FINDIK ELDEN GİDİYOR! - CUMHURİYET TARIM/HAYVANCILIK
Ahmet ATALIK
Ziraat Mühendisleri Odası İstanbul Şube Başkanı
Araştırmalara göre bir çiftçi ailesini geçindirebilecek en küçük fındık bahçesinin 22 dekar olması gerekiyor. Oysa ülkemizde fındık tarımı yapılan ortalama işletme büyüklüğü 14 dekardır. İşletmelerin yaklaşık yüzde 50'sinin büyüklüğünün 6 dekar civarında olduğu fındık üreticisi, parsellerinin küçüklüğü ve orman arazileri üzerindeki bahçeleri nedeniyle doğrudan gelir desteğinden de yararlanamıyor. Hiçbir destek alamayan fındık üreticisi buna karşın 8 milyar dolar civarındaki tarım ürünleri ihracatının 2 milyar dolarlık kısmını tek başına sağlıyor.
Fındık üreticisinin örgütlü kurumu Fiskobirlik'in Devlet'e tek kuruş borcu yoktur. 2001 ve 2002 yıllarında toplam 162 trilyon TL Destekleme Fiyat İstikrar Fonu (DFİF) kredisi kullanmış, 2004 yılında faiziyle 235 trilyon TL olarak geri ödemiştir. 2005 yılında yazılı olarak 3 kez DFİF kredisi talebine cevap dahi verilmemiş, Birlik ile üreticinin arası açılmak istenmiştir. Başbakanın sildiğini bahsettiği 1.5 katrilyon TL borç, Fiskobirlik'in Devlet adına alım yaptığı zamanda oluşmuş görev zararıdır ve 2000 yılında çıkarılmış olan 4572 sayılı Yasa gereği silinmiştir. 2000 yılında özerkleşen Fiskobirlik'in borcu olmadığı gibi üstelik Hazineden 54 trilyon TL alacağı bulunmaktadır. Ayrıca, İstanbul Sanayi Odası'nın 500 büyük kuruluş sıralamasında 2003 yılında 299, 2004'te 150, 2005'te 77. sırada yer almış başarılı bir kuruluştur.
Fındık alımıyla görevlendirilmiş TMO ise, 22.03.2006 tarihli Devlet Denetleme Kurulu Raporu'nda belirtildiği üzere 31.12.2005 tarihi itibarıyla görev zararı 914 trilyon TL'ye ulaşmış bir kurumdur. Bu nedenledir ki, çiftçi fındığını TMO'ya götürmemektedir.

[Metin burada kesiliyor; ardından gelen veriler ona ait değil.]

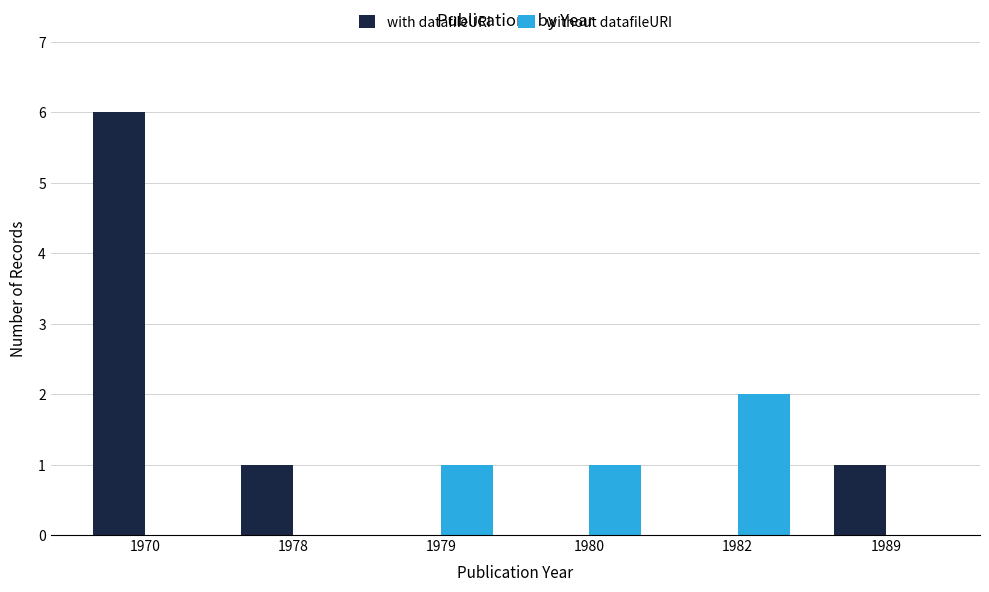

What are all the series names shown in the legend?

with datafileURI, without datafileURI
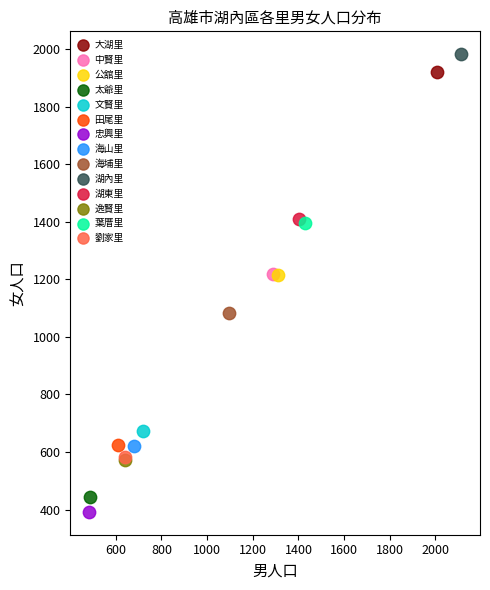

What are all the series names shown in the legend?

大湖里, 中賢里, 公舘里, 太爺里, 文賢里, 田尾里, 忠興里, 海山里, 海埔里, 湖內里, 湖東里, 逸賢里, 葉厝里, 劉家里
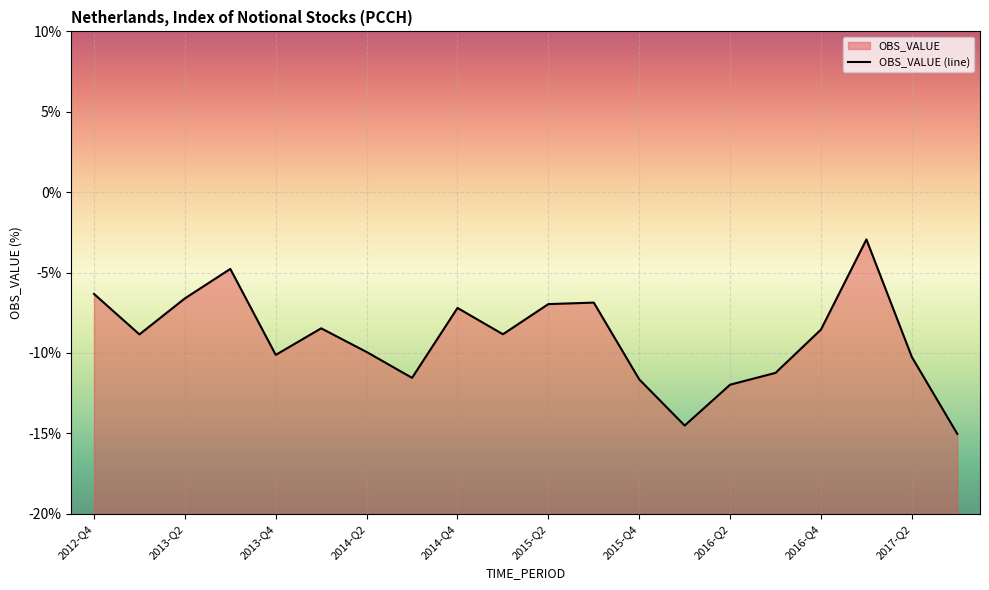

Reading right to left, transcribe all the data shown in this chart.

-15.0	-10.3	-2.9	-8.5	-11.2	-12.0	-14.5	-11.6	-6.9	-7.0	-8.8	-7.2	-11.6	-9.9	-8.5	-10.1	-4.8	-6.6	-8.8	-6.3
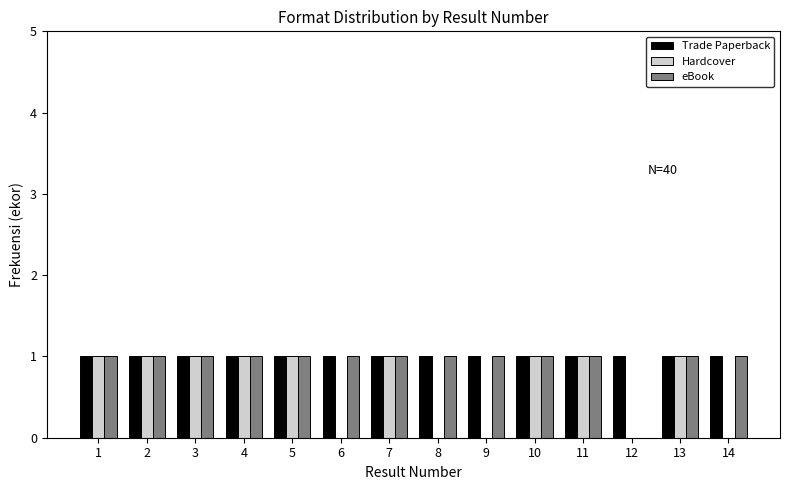

True or false: Hardcover has a value of 1 at 2.

True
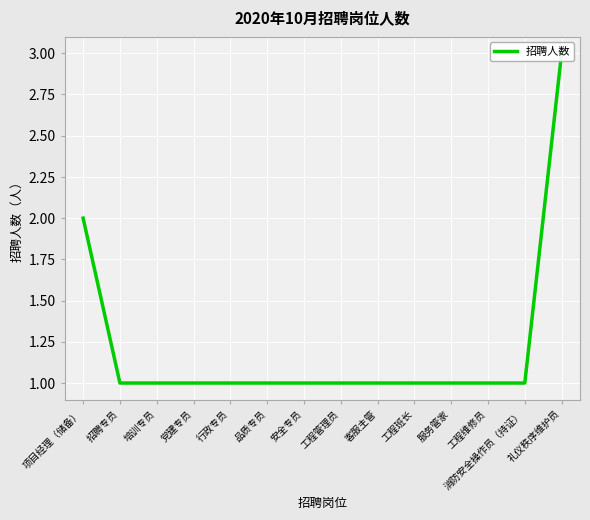

At which category does the chart reach its peak across all series?

礼仪秩序维护员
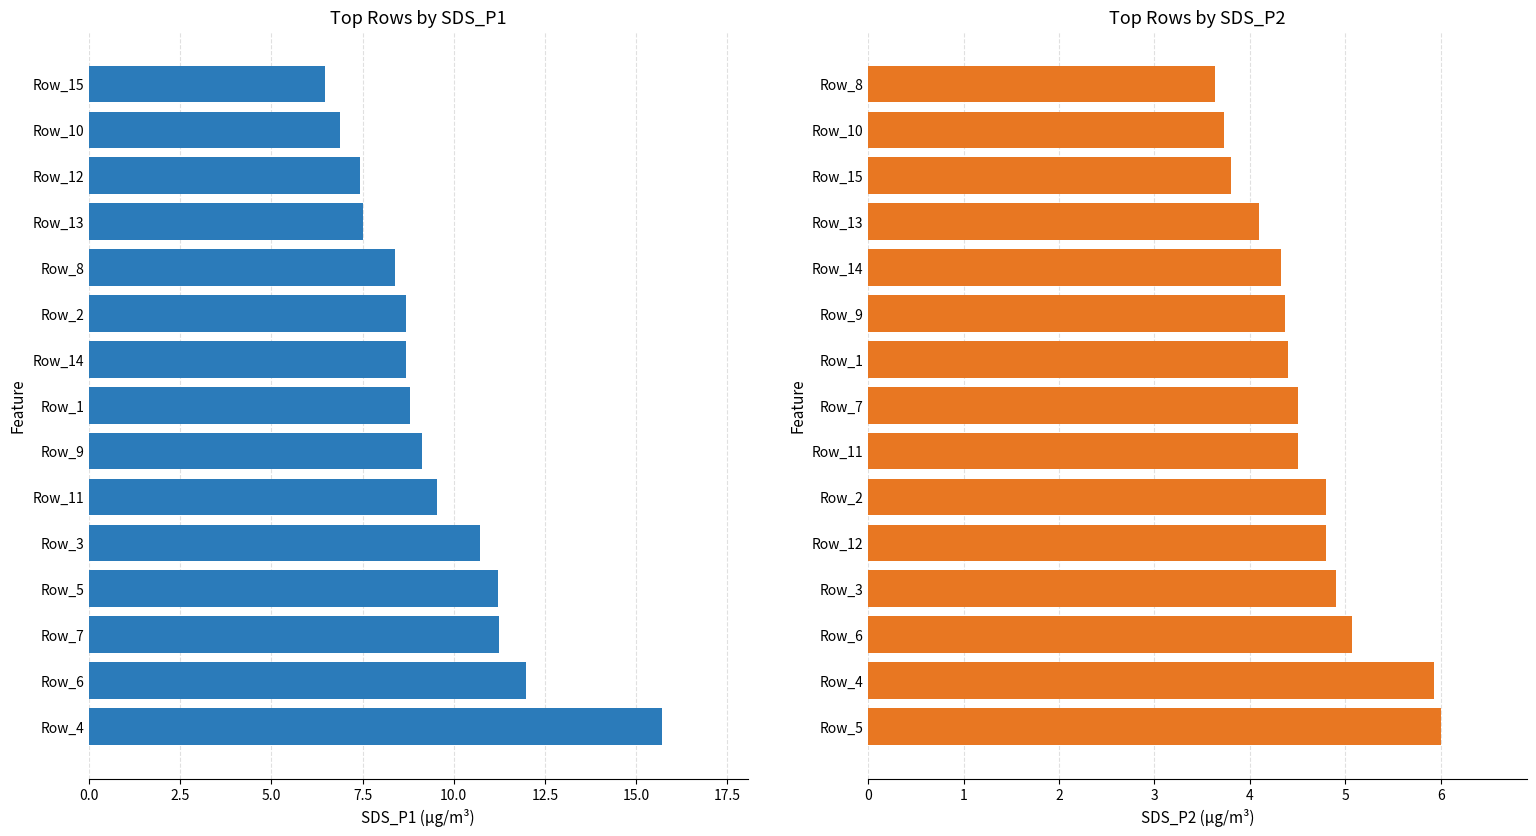

Which series has the largest total across all categories?

SDS_P1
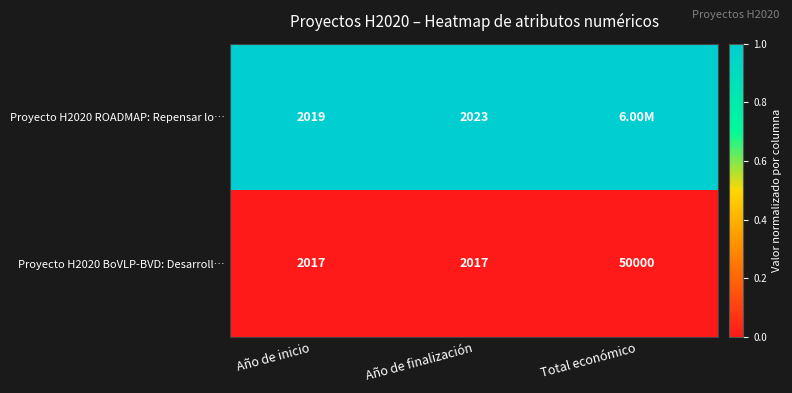

Which series changed the most between Año de inicio and Año de finalización?

Proyecto H2020 ROADMAP: Repensar lo…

Dünya Bankası Türkiye'de kooperatif ve birliklerin Hazine ile olan ilişkilerini keserek onları zayıflatmaya çalışmaktadır. Bilmektedir ki, bunlar yok edilmeden küçük çiftçilik ve tarım yok edilemez. Bu gelişmeler sonucu fındık üreticisi 2.5-3 YTL gibi maliyetinin altında fiyatlarla serbest piyasada fındığını satmak durumunda kalmıştır. Tarım Bakanı'nın fındığın maliyetini 3.5 YTL olarak açıkladığının da altını çizmek gerekir.
Türkiye dünya lideri olduğu fındıkta bu beceriksizlikleri yaşarken AB her türlü destekle Akdeniz'e kıyısı olan üye ülkelerinde fındık ekim alanlarını yaymaya çalışmaktadır. Almanya, Türkiye dışında dünyada alternatif üretici ülkeler yaratmaya çalışmaktadır. Ayrıca AB, fındığını birlik dışına ihraç eden ihracatçıya topluluk fiyatları ile dünya fiyatları arasındaki farkı ihracat iadesi olarak ödemekte diğer ülkelerin avantajlarını ortadan kaldırarak fındık ihracatını teşvik etmektedir.
Köylüyle şehirliyi birbirine düşüren, IMF ve DB'na yüzünü üreticiye sırtını dönen, fındık yerine ülke topraklarını pazarlamaya çalışan zihniyetle ne fındık tarımının, ne de ülkemiz tarımının sorunlarının çözüleceği açıktır.